FAQ’s on Radiofrequency Ablation in Philadelphia
Radiofrequency ablation is a procedure where the doctor uses electric current to generate heat when applied to the nerves. This will block nerve pain signal transmission for up to 6-9 months.
Am I a candidate for radiofrequency ablation?
Radiofrequency ablation is recommended for patients with chronic neck and back pain related to:
- Facet joint syndrome
- Degenerative disc disease
- Occipital neuralgia
- Certain types of abdominal pain
- Radiculopathy pain
- Peripheral neuropathies
- Complex regional pain syndrome (CRPS)
- Neck/back pain
- Trigeminal neuralgia
- Sympathetically mediated pain
What nerves are targeted with radiofrequency ablation?
- Sphenopalatine ganglion – This bundle of nerves supply the face and head. Radiofrequency energy is used to destroy nerves that cause headaches and face pain.
- Medial branch nerves – These are inside the tiny facet joints along the posterior region of the spinal bones (vertebra). Facet joints connect each vertebra to the one below and above it. The medial branch nerves are responsible for spinal pain.
- Ganglion impar – This mass of nerves lie in front of the tailbone (coccyx). These nerves supply the very low back region, as well as the tailbone region.
What are the benefits of radiofrequency ablation?
Radiofrequency ablation disrupts nerve conduction. This reduces pain and symptoms of radiculopathy, such as leg pain and numbness. The procedure is quite effective, with around 70% of patients reporting good results after the block. In addition, the block only takes 20 minutes to perform.
What can I expect before the procedure?
The doctor will go over the pros and cons of the radiofrequency ablation with you, and have you sign a consent form. The nurse will have you change into a gown, and place an IV catheter in your arm to administer a mild sedative and fluids if necessary. Be sure to have someone to drive you home.
How is the radiofrequency ablation procedure performed?
The doctor will first position the patient on the procedure table. To access the spinal facet nerves, the patient is placed on his/her stomach with pillows for support. The skin is cleansed with an antiseptic solution, and the doctor first numbs the skin and deeper tissues with a local anesthetic. Fluoroscopy (x-ray guidance) is used to place introducer needles into position near the nerves. Once in position, the probe at the end of the needle emits mild radiofrequency waves to deaden and destroy the nerves. Once done, the introducer needles are removed, and bandages are applied.
Does the radiofrequency ablation hurt?
The doctor will numb the skin, so there is a slight pinching sensation. When the introducer needles are inserted, there is some mild pain involved, but many patients report no pain during the procedure.
What can I expect after the procedure?
A nurse will monitor you in the recovery area for 15-30 minutes. Expect mild muscle soreness at the injection sites, which only lasts for a few days. You can use ice packs to control the discomfort. You should go home and rest for the remainder of the day, and gradually return to activities as tolerated. Do not soak in a pool, tub, or spa for 2-3 days following the procedure.
How long will the effects of the radiofrequency ablation procedure last?
Most patients have some pain relief within 3-4 days. The effects of this procedure range from 3-18 months.
What risks are associated with the radiofrequency ablation procedure?
The radiofrequency ablation procedure is safe and effective, but side effects and complications do occur. The risks depend on the sites that are ablated. These usually include infection, bleeding, nerve damage, and blood vessel injury. Common side effects are soreness at the injection site, bruising, and electrical burn.
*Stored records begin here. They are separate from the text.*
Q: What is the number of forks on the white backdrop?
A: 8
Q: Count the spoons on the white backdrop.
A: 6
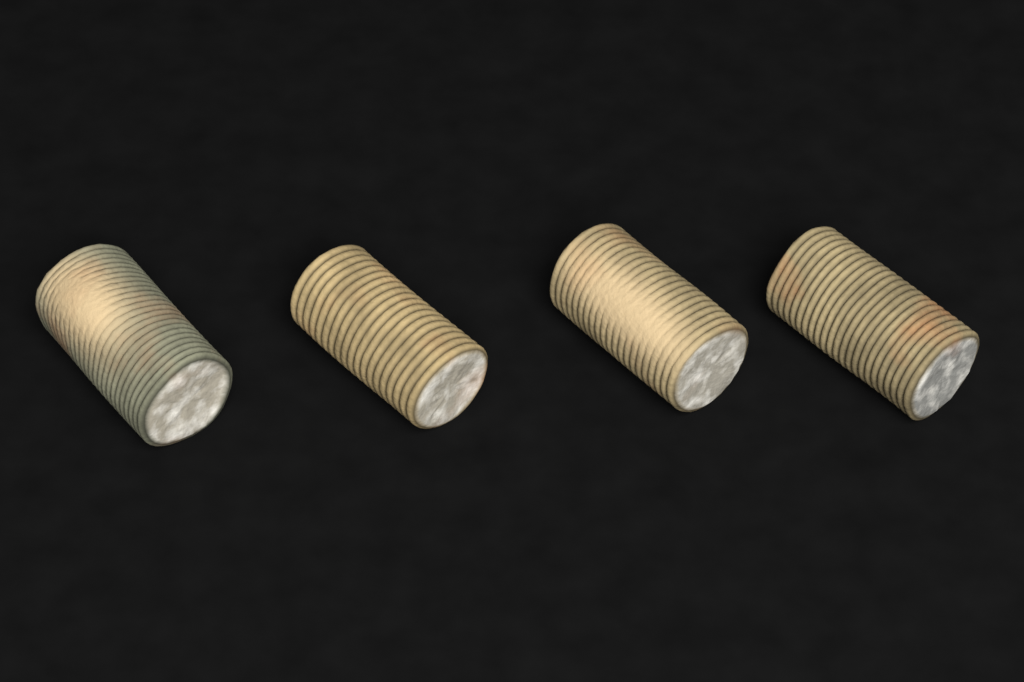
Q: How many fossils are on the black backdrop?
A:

Does radiofrequency ablation work?
According to a recent clinical study, the success rate of radiofrequency ablation was 86%, with the majority of patient reporting moderate pain relief. There is much evidence to support the use of this procedure for chronic pain, and it is safe and effective.
Dreyfuss P, Halbrook B, Pauza K, Joshi A, McLarty J, & Bogduk N (2000). Efficacy and validity of radiofrequency neurotomy for chronic lumbar zygapophysial joint pain. Spine, 25(10):1270-7.
Nath S, Nath CA, & Pettersson K (2008). Percutaneous lumbar zygapophysial (facet) joint neurotomy using radiofrequency current, in the management of chronic low back pain. A randomized double-blind trial. Spine, 33(12):1291-7.
Schofferman J & Kine G (2004). Effectiveness of repeated radiofrequency neurotomy for lumbar facet pain. Spine, 29(21): 2471-2473.